I got all nervous & flustered, but then I warmed up….
He was like write me a function to reverse strings, preferrably in place. At first I pulled out pen & paper, but it wasn’t coming to me. Then I opened up emacs, & the juice started to flow again. I’m not sure if my function puts the terminating null at the beginning, and I did confuse a variable name, and I forgot to return. Did I mention I was flustered? Fortunately, the confusion was probably unnoticed, and the method was basically sound. Phones, bleh!
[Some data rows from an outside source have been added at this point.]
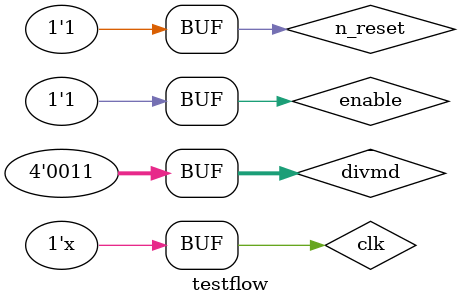
<source format=v>
`timescale 1ns / 1ps

module testflow();

// Inputs
    reg n_reset;
    reg enable;
    reg clk;
    reg [3:0] divmd;
    
// Outputs
        wire clkout;
        
clk_divider UUT (
            .clkout(clkout),
            .divmd(divmd), 
            .n_reset(n_reset), 
            .enable(enable), 
            .clk(clk)
            );


// Initialize Inputs

initial begin

                    divmd  = 3;
                    enable = 0;
                    n_reset = 0;
                    clk = 0;
                    
              
 #35   n_reset =  1;    enable = 1;           


 
 end
        
always
  #10 clk = ~clk;
                
 
endmodule

</source>
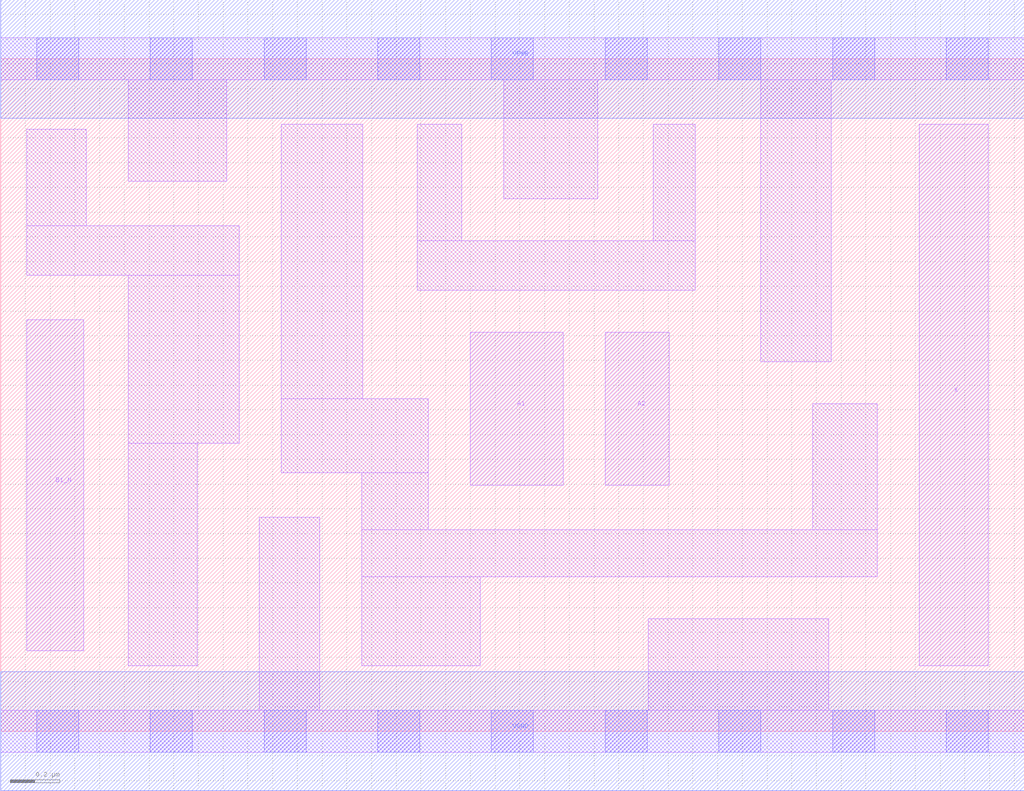
<source format=lef>
# Copyright 2020 The SkyWater PDK Authors
#
# Licensed under the Apache License, Version 2.0 (the "License");
# you may not use this file except in compliance with the License.
# You may obtain a copy of the License at
#
#     https://www.apache.org/licenses/LICENSE-2.0
#
# Unless required by applicable law or agreed to in writing, software
# distributed under the License is distributed on an "AS IS" BASIS,
# WITHOUT WARRANTIES OR CONDITIONS OF ANY KIND, either express or implied.
# See the License for the specific language governing permissions and
# limitations under the License.
#
# SPDX-License-Identifier: Apache-2.0

VERSION 5.7 ;
BUSBITCHARS "[]" ;
DIVIDERCHAR "/" ;
PROPERTYDEFINITIONS
  MACRO maskLayoutSubType STRING ;
  MACRO prCellType STRING ;
  MACRO originalViewName STRING ;
END PROPERTYDEFINITIONS
MACRO sky130_fd_sc_hdll__a21bo_1
  ORIGIN  0.000000  0.000000 ;
  CLASS CORE ;
  SYMMETRY X Y R90 ;
  SIZE  4.140000 BY  2.720000 ;
  SITE unithd ;
  PIN A1
    ANTENNAGATEAREA  0.277500 ;
    DIRECTION INPUT ;
    USE SIGNAL ;
    PORT
      LAYER li1 ;
        RECT 1.900000 0.995000 2.275000 1.615000 ;
    END
  END A1
  PIN A2
    ANTENNAGATEAREA  0.277500 ;
    DIRECTION INPUT ;
    USE SIGNAL ;
    PORT
      LAYER li1 ;
        RECT 2.445000 0.995000 2.705000 1.615000 ;
    END
  END A2
  PIN B1_N
    ANTENNAGATEAREA  0.138600 ;
    DIRECTION INPUT ;
    USE SIGNAL ;
    PORT
      LAYER li1 ;
        RECT 0.105000 0.325000 0.335000 1.665000 ;
    END
  END B1_N
  PIN X
    ANTENNADIFFAREA  0.628800 ;
    DIRECTION OUTPUT ;
    USE SIGNAL ;
    PORT
      LAYER li1 ;
        RECT 3.715000 0.265000 3.995000 2.455000 ;
    END
  END X
  PIN VGND
    DIRECTION INOUT ;
    USE GROUND ;
    PORT
      LAYER met1 ;
        RECT 0.000000 -0.240000 4.140000 0.240000 ;
    END
  END VGND
  PIN VPWR
    DIRECTION INOUT ;
    USE POWER ;
    PORT
      LAYER met1 ;
        RECT 0.000000 2.480000 4.140000 2.960000 ;
    END
  END VPWR
  OBS
    LAYER li1 ;
      RECT 0.000000 -0.085000 4.140000 0.085000 ;
      RECT 0.000000  2.635000 4.140000 2.805000 ;
      RECT 0.105000  1.845000 0.965000 2.045000 ;
      RECT 0.105000  2.045000 0.345000 2.435000 ;
      RECT 0.515000  0.265000 0.795000 1.165000 ;
      RECT 0.515000  1.165000 0.965000 1.845000 ;
      RECT 0.515000  2.225000 0.915000 2.635000 ;
      RECT 1.045000  0.085000 1.290000 0.865000 ;
      RECT 1.135000  1.045000 1.730000 1.345000 ;
      RECT 1.135000  1.345000 1.465000 2.455000 ;
      RECT 1.460000  0.265000 1.940000 0.625000 ;
      RECT 1.460000  0.625000 3.545000 0.815000 ;
      RECT 1.460000  0.815000 1.730000 1.045000 ;
      RECT 1.685000  1.785000 2.810000 1.985000 ;
      RECT 1.685000  1.985000 1.865000 2.455000 ;
      RECT 2.035000  2.155000 2.415000 2.635000 ;
      RECT 2.620000  0.085000 3.350000 0.455000 ;
      RECT 2.640000  1.985000 2.810000 2.455000 ;
      RECT 3.075000  1.495000 3.360000 2.635000 ;
      RECT 3.285000  0.815000 3.545000 1.325000 ;
    LAYER mcon ;
      RECT 0.145000 -0.085000 0.315000 0.085000 ;
      RECT 0.145000  2.635000 0.315000 2.805000 ;
      RECT 0.605000 -0.085000 0.775000 0.085000 ;
      RECT 0.605000  2.635000 0.775000 2.805000 ;
      RECT 1.065000 -0.085000 1.235000 0.085000 ;
      RECT 1.065000  2.635000 1.235000 2.805000 ;
      RECT 1.525000 -0.085000 1.695000 0.085000 ;
      RECT 1.525000  2.635000 1.695000 2.805000 ;
      RECT 1.985000 -0.085000 2.155000 0.085000 ;
      RECT 1.985000  2.635000 2.155000 2.805000 ;
      RECT 2.445000 -0.085000 2.615000 0.085000 ;
      RECT 2.445000  2.635000 2.615000 2.805000 ;
      RECT 2.905000 -0.085000 3.075000 0.085000 ;
      RECT 2.905000  2.635000 3.075000 2.805000 ;
      RECT 3.365000 -0.085000 3.535000 0.085000 ;
      RECT 3.365000  2.635000 3.535000 2.805000 ;
      RECT 3.825000 -0.085000 3.995000 0.085000 ;
      RECT 3.825000  2.635000 3.995000 2.805000 ;
  END
  PROPERTY maskLayoutSubType "abstract" ;
  PROPERTY prCellType "standard" ;
  PROPERTY originalViewName "layout" ;
END sky130_fd_sc_hdll__a21bo_1

</source>
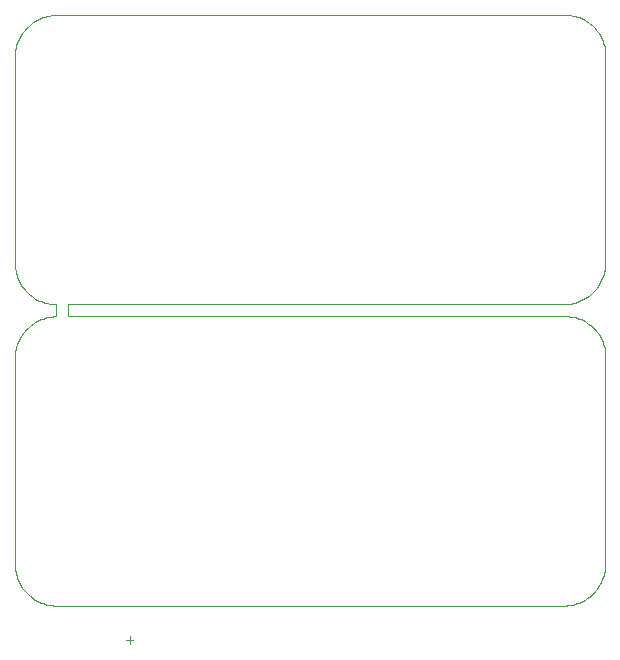
<source format=gbo>
G75*
G70*
%OFA0B0*%
%FSLAX24Y24*%
%IPPOS*%
%LPD*%
%AMOC8*
5,1,8,0,0,1.08239X$1,22.5*
%
%ADD10C,0.0000*%
%ADD11C,0.0030*%
D10*
X001475Y001583D02*
X001478Y001583D01*
X018407Y001583D01*
X018410Y001583D01*
X018408Y001583D02*
X018482Y001586D01*
X018556Y001593D01*
X018630Y001604D01*
X018702Y001619D01*
X018774Y001637D01*
X018845Y001660D01*
X018915Y001686D01*
X018983Y001716D01*
X019049Y001749D01*
X019114Y001786D01*
X019176Y001827D01*
X019237Y001870D01*
X019295Y001917D01*
X019350Y001967D01*
X019402Y002019D01*
X019452Y002074D01*
X019499Y002132D01*
X019542Y002193D01*
X019583Y002255D01*
X019620Y002320D01*
X019653Y002386D01*
X019683Y002454D01*
X019709Y002524D01*
X019732Y002595D01*
X019750Y002667D01*
X019765Y002739D01*
X019776Y002813D01*
X019783Y002887D01*
X019786Y002961D01*
X019785Y002961D02*
X019785Y002958D01*
X019785Y002961D02*
X019785Y009812D01*
X019785Y009857D01*
X019785Y009812D02*
X019787Y009884D01*
X019785Y009955D01*
X019780Y010027D01*
X019771Y010098D01*
X019758Y010169D01*
X019741Y010238D01*
X019720Y010307D01*
X019696Y010375D01*
X019669Y010441D01*
X019637Y010505D01*
X019603Y010568D01*
X019565Y010629D01*
X019524Y010688D01*
X019480Y010744D01*
X019432Y010798D01*
X019382Y010849D01*
X019330Y010898D01*
X019275Y010944D01*
X019217Y010987D01*
X019157Y011026D01*
X019095Y011063D01*
X019032Y011096D01*
X018967Y011125D01*
X018900Y011151D01*
X018832Y011174D01*
X018762Y011192D01*
X018692Y011207D01*
X018621Y011219D01*
X018550Y011226D01*
X018479Y011230D01*
X018407Y011229D01*
X001872Y011229D01*
X001872Y011623D01*
X018407Y011623D01*
X018410Y011623D01*
X018407Y011229D02*
X018410Y011229D01*
X018408Y011622D02*
X018482Y011625D01*
X018556Y011632D01*
X018630Y011643D01*
X018702Y011658D01*
X018774Y011676D01*
X018845Y011699D01*
X018915Y011725D01*
X018983Y011755D01*
X019049Y011788D01*
X019114Y011825D01*
X019176Y011866D01*
X019237Y011909D01*
X019295Y011956D01*
X019350Y012006D01*
X019402Y012058D01*
X019452Y012113D01*
X019499Y012171D01*
X019542Y012232D01*
X019583Y012294D01*
X019620Y012359D01*
X019653Y012425D01*
X019683Y012493D01*
X019709Y012563D01*
X019732Y012634D01*
X019750Y012706D01*
X019765Y012778D01*
X019776Y012852D01*
X019783Y012926D01*
X019786Y013000D01*
X019785Y013001D02*
X019785Y012998D01*
X019785Y013001D02*
X019785Y019851D01*
X019785Y019897D01*
X019785Y019851D02*
X019787Y019923D01*
X019785Y019994D01*
X019780Y020066D01*
X019771Y020137D01*
X019758Y020208D01*
X019741Y020277D01*
X019720Y020346D01*
X019696Y020414D01*
X019669Y020480D01*
X019637Y020544D01*
X019603Y020607D01*
X019565Y020668D01*
X019524Y020727D01*
X019480Y020783D01*
X019432Y020837D01*
X019382Y020888D01*
X019330Y020937D01*
X019275Y020983D01*
X019217Y021026D01*
X019157Y021065D01*
X019095Y021102D01*
X019032Y021135D01*
X018967Y021164D01*
X018900Y021190D01*
X018832Y021213D01*
X018762Y021231D01*
X018692Y021246D01*
X018621Y021258D01*
X018550Y021265D01*
X018479Y021269D01*
X018407Y021268D01*
X018410Y021268D01*
X018407Y021268D02*
X001478Y021268D01*
X001475Y021268D01*
X001478Y021269D02*
X001404Y021266D01*
X001330Y021259D01*
X001256Y021248D01*
X001184Y021233D01*
X001112Y021215D01*
X001041Y021192D01*
X000971Y021166D01*
X000903Y021136D01*
X000837Y021103D01*
X000772Y021066D01*
X000710Y021025D01*
X000649Y020982D01*
X000591Y020935D01*
X000536Y020885D01*
X000484Y020833D01*
X000434Y020778D01*
X000387Y020720D01*
X000344Y020659D01*
X000303Y020597D01*
X000266Y020532D01*
X000233Y020466D01*
X000203Y020398D01*
X000177Y020328D01*
X000154Y020257D01*
X000136Y020185D01*
X000121Y020113D01*
X000110Y020039D01*
X000103Y019965D01*
X000100Y019891D01*
X000100Y019890D02*
X000100Y019894D01*
X000100Y019890D02*
X000100Y013040D01*
X000100Y012998D01*
X000100Y013040D02*
X000101Y012967D01*
X000106Y012893D01*
X000114Y012821D01*
X000127Y012749D01*
X000143Y012677D01*
X000162Y012607D01*
X000186Y012537D01*
X000213Y012469D01*
X000244Y012403D01*
X000278Y012338D01*
X000315Y012275D01*
X000356Y012214D01*
X000399Y012156D01*
X000446Y012099D01*
X000496Y012045D01*
X000548Y011994D01*
X000603Y011946D01*
X000660Y011901D01*
X000720Y011858D01*
X000782Y011819D01*
X000846Y011783D01*
X000911Y011751D01*
X000979Y011722D01*
X001047Y011697D01*
X001117Y011675D01*
X001188Y011657D01*
X001260Y011642D01*
X001332Y011632D01*
X001405Y011625D01*
X001478Y011622D01*
X001478Y011623D02*
X001478Y011229D01*
X001475Y011229D01*
X001475Y011623D02*
X001478Y011623D01*
X001478Y011229D02*
X001404Y011226D01*
X001330Y011219D01*
X001256Y011208D01*
X001184Y011193D01*
X001112Y011175D01*
X001041Y011152D01*
X000971Y011126D01*
X000903Y011096D01*
X000837Y011063D01*
X000772Y011026D01*
X000710Y010985D01*
X000649Y010942D01*
X000591Y010895D01*
X000536Y010845D01*
X000484Y010793D01*
X000434Y010738D01*
X000387Y010680D01*
X000344Y010619D01*
X000303Y010557D01*
X000266Y010492D01*
X000233Y010426D01*
X000203Y010358D01*
X000177Y010288D01*
X000154Y010217D01*
X000136Y010145D01*
X000121Y010073D01*
X000110Y009999D01*
X000103Y009925D01*
X000100Y009851D01*
X000100Y009854D01*
X000100Y009851D02*
X000100Y003001D01*
X000100Y002958D01*
X000100Y003001D02*
X000101Y002928D01*
X000106Y002854D01*
X000114Y002782D01*
X000127Y002710D01*
X000143Y002638D01*
X000162Y002568D01*
X000186Y002498D01*
X000213Y002430D01*
X000244Y002364D01*
X000278Y002299D01*
X000315Y002236D01*
X000356Y002175D01*
X000399Y002117D01*
X000446Y002060D01*
X000496Y002006D01*
X000548Y001955D01*
X000603Y001907D01*
X000660Y001862D01*
X000720Y001819D01*
X000782Y001780D01*
X000846Y001744D01*
X000911Y001712D01*
X000979Y001683D01*
X001047Y001658D01*
X001117Y001636D01*
X001188Y001618D01*
X001260Y001603D01*
X001332Y001593D01*
X001405Y001586D01*
X001478Y001583D01*
D11*
X003807Y000433D02*
X004053Y000433D01*
X003930Y000310D02*
X003930Y000557D01*
M02*

</source>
Then another one where I was reducing the order of a function from the obvious O(n^2) implementation (well, he didn’t give the O(n^2) implementation, but it was, as I say, obvious. I got it down to O(n*log(n)) with little prompting (sort first, then do something qsort-esque for a linear time implementation), and then, with a moderate amount of prompting, down to O(n) (lookup tables, it’s all about the lookup tables).
Some object oriented design questions. I had the technicalities right, and I gave strong stylistic reasons, and after prompting, gave the technical reasons for a virtual function in a toy example.
For the last technical question, we played with in order and pre order binary tree traversals. My intuition was completely correct, my solution was suboptimal, but good.
He asked about my goal of being a contractor on my resume, and I assured him I was looking for something full-time-ish with them. I asked for the next step, “I’ll give them my evaluation and our people will call you, and possibly schedule an in person interview”, and then asked for the insider’s perspective on what they did. His answer added some to the description, but more by way of flavor than detail.
I think I did well. All the right answers, if not exactly smooth. We shall see what comes of it. Laundry, and work, and stuff. I may not say much before monday. Wish me luck.
It sounds like you did fine. It’s a technical interview, so nervous & flustered is okay, as long as you wow them with your technical skillez, which I think you did.
You also avoided the common trap of dodging the question by asking “What are you wearing?” in a low, sultry voice and then sighing heavily.
I’ve made that mistake more than a few times.